WHAT TO DO:
How many lines in the records below contain the string "Profile"? Answer with the number alone.

DATA FOR THIS TASK:
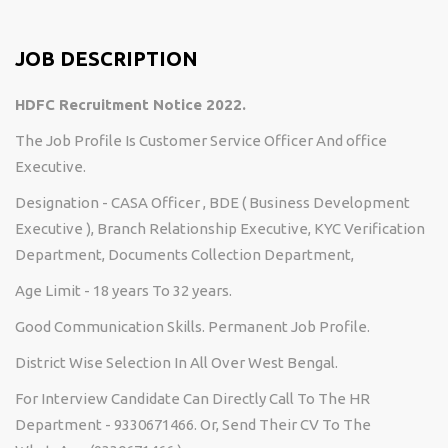
JOB DESCRIPTION
HDFC Recruitment Notice 2022.
The Job Profile Is Customer Service Officer And office
Executive.
Designation - CASA Officer , BDE ( Business Development
Executive ), Branch Relationship Executive, KYC Verification
Department, Documents Collection Department,
Age Limit - 18 years To 32 years.
Good Communication Skills. Permanent Job Profile.
District Wise Selection In All Over West Bengal.
For Interview Candidate Can Directly Call To The HR
Department - 9330671466. Or, Send Their CV To The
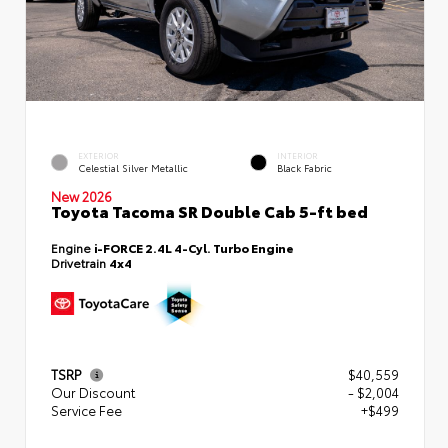
EXTERIOR
INTERIOR
Celestial Silver Metallic
Black Fabric
New 2026
Toyota Tacoma SR Double Cab 5-ft bed
Engine
i-FORCE 2.4L 4-Cyl. Turbo Engine
Drivetrain
4x4
TSRP
$40,559
Our Discount
- $2,004
Service Fee
+$499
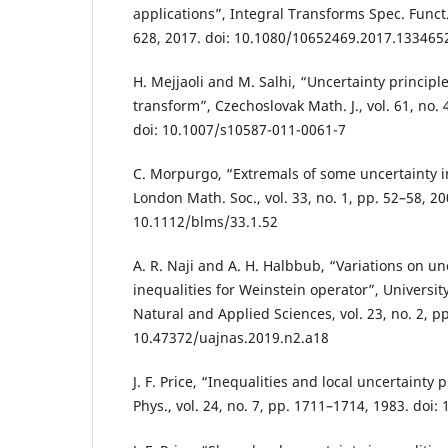
applications”, Integral Transforms Spec. Funct.,
628, 2017. doi: 10.1080/10652469.2017.133465
H. Mejjaoli and M. Salhi, “Uncertainty principl
transform”, Czechoslovak Math. J., vol. 61, no. 
doi: 10.1007/s10587-011-0061-7
C. Morpurgo, “Extremals of some uncertainty in
London Math. Soc., vol. 33, no. 1, pp. 52–58, 20
10.1112/blms/33.1.52
A. R. Naji and A. H. Halbbub, “Variations on un
inequalities for Weinstein operator”, Universit
Natural and Applied Sciences, vol. 23, no. 2, pp
10.47372/uajnas.2019.n2.a18
J. F. Price, “Inequalities and local uncertainty p
Phys., vol. 24, no. 7, pp. 1711–1714, 1983. doi:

OUTPUT FOR THIS EXERCISE:
2